FARMERS’ LIBRARY.
It is of the highest importance that farmers should possess reading habits; and that they should bring up their children to a love of books. Every farmer should have a library; it may, at first, be small; but it should be select. As soon as a farmer is beforehand enough to own an acre, he is prosperous enough to begin a library. It is said by many, books won’t make money. Yes they will. To-be-sure, their best effect is the production of intelligence in the reader; but a man well informed in his own business is just the man to make money. Who ever thought of making money by buying grindstones and whetstones? But they sharpen the scythe, and sickle, and the axe, and they produce money. Books are grindstones and whetstones for a man’s mind.
Many are unwilling to buy a treatise upon the disease of the horse, although there are several which will prevent most of the evils which affect this noble animal. In the West, the horse is used, in town and country, by almost every man. But very few profess to know how he should be treated! And, of those who think they are wise, how many have any knowledge except of a few nostrums for sickness? The horse, in man’s service, is living in an entirely artificial state. He takes care of himself if left wild. But living in stables, laboring every month of the year in harness, and under the saddle, not selecting his own food, but fed at the will of his master, his own instincts become of little use, and he is dependent entirely on the mercy and knowledge of those whose slave he is. It ought not to be thought unreasonable to say that every man who is willing to own a horse, ought to be willing to know how to manage him, in the stable and out of it. There is no work in the English language containing more, or better instructions than [2]Stewart’s
Stable Economy. It should be read by the farmer; and just as much by every man, of whatever calling, who uses a horse, or owns one. It is of standard authority in England. Mr. Stewart has long been a professor in veterinary institutes. Every man ought to know how to treat a sick horse. Suppose a horse to be taken sick on a journey; most frequently the driver is the only one at hand to prescribe. If you are at a tavern, of what use, generally speaking, are the bragging pretensions of those that crowd around you? Stopping for a night at a wretched hole of a tavern, one of my horses, at night fell sick. I knew no more than a child what to do; the landlord (ah me! I shall never forget him!) was equally ignorant and much more indifferent. A big, bragging, English booby was the only one pretending to know what to do; and to him I yielded the animal. After sundry manipulations—punching him in the loins; pulling at his ears, etc.—he rolled up a wad of hair from his tail, and crammed it down the horse’s throat! presuming, I suppose, that the hair would find its way back to the place it came from, and so pilot the disease out! I inwardly resolved never to go another journey until in possession of the best remedies for the attacks common to horses on the road.

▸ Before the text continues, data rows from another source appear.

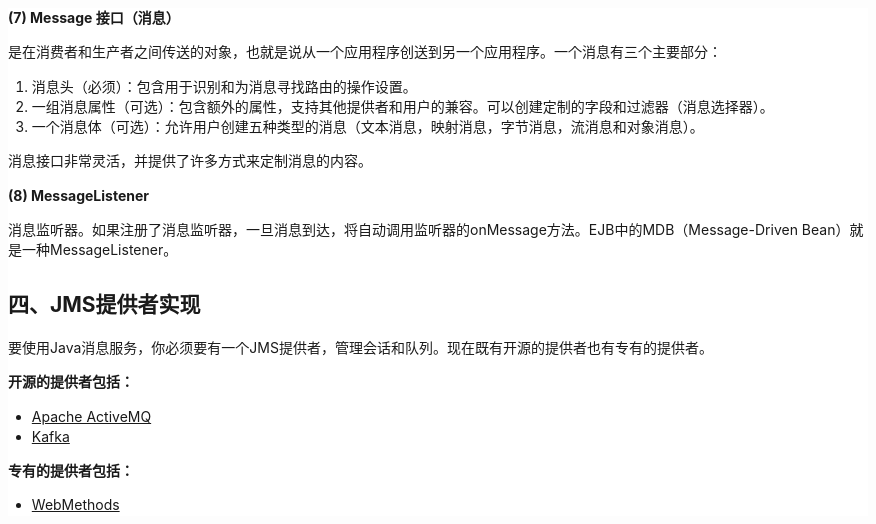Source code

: **(7) Message 接口（消息）**

是在消费者和生产者之间传送的对象，也就是说从一个应用程序创送到另一个应用程序。一个消息有三个主要部分：

1. 消息头（必须）：包含用于识别和为消息寻找路由的操作设置。
2. 一组消息属性（可选）：包含额外的属性，支持其他提供者和用户的兼容。可以创建定制的字段和过滤器（消息选择器）。
3. 一个消息体（可选）：允许用户创建五种类型的消息（文本消息，映射消息，字节消息，流消息和对象消息）。

消息接口非常灵活，并提供了许多方式来定制消息的内容。

**(8) MessageListener**

消息监听器。如果注册了消息监听器，一旦消息到达，将自动调用监听器的onMessage方法。EJB中的MDB（Message-Driven Bean）就是一种MessageListener。


## 四、JMS提供者实现

要使用Java消息服务，你必须要有一个JMS提供者，管理会话和队列。现在既有开源的提供者也有专有的提供者。

**开源的提供者包括：**

- [Apache ActiveMQ][1]
- [Kafka][2]

**专有的提供者包括：**

- [WebMethods][3]

[1]:http://activemq.apache.org/
[2]:http://kafka.apache.org/
[3]:http://www.softwareag.com/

Preparing Cuttings in the Fall.—Cuttings of the currant, gooseberry, and grape are better if cut immediately on the fall of the leaf, plunged into moist sand two-thirds of their length, and placed in a cellar. If nature is as propitious to others as she has been to us, the cuttings will be found in the spring with the granulations completed at the lower end, and the roots just ready to push; and on being planted out, they grow off immediately, forming during the season well established plants.
[2] A Treatise on the management of horses in relation to stabling, grooming, feeding, watering, and working: published by A. O. Moore & Co., N. Y.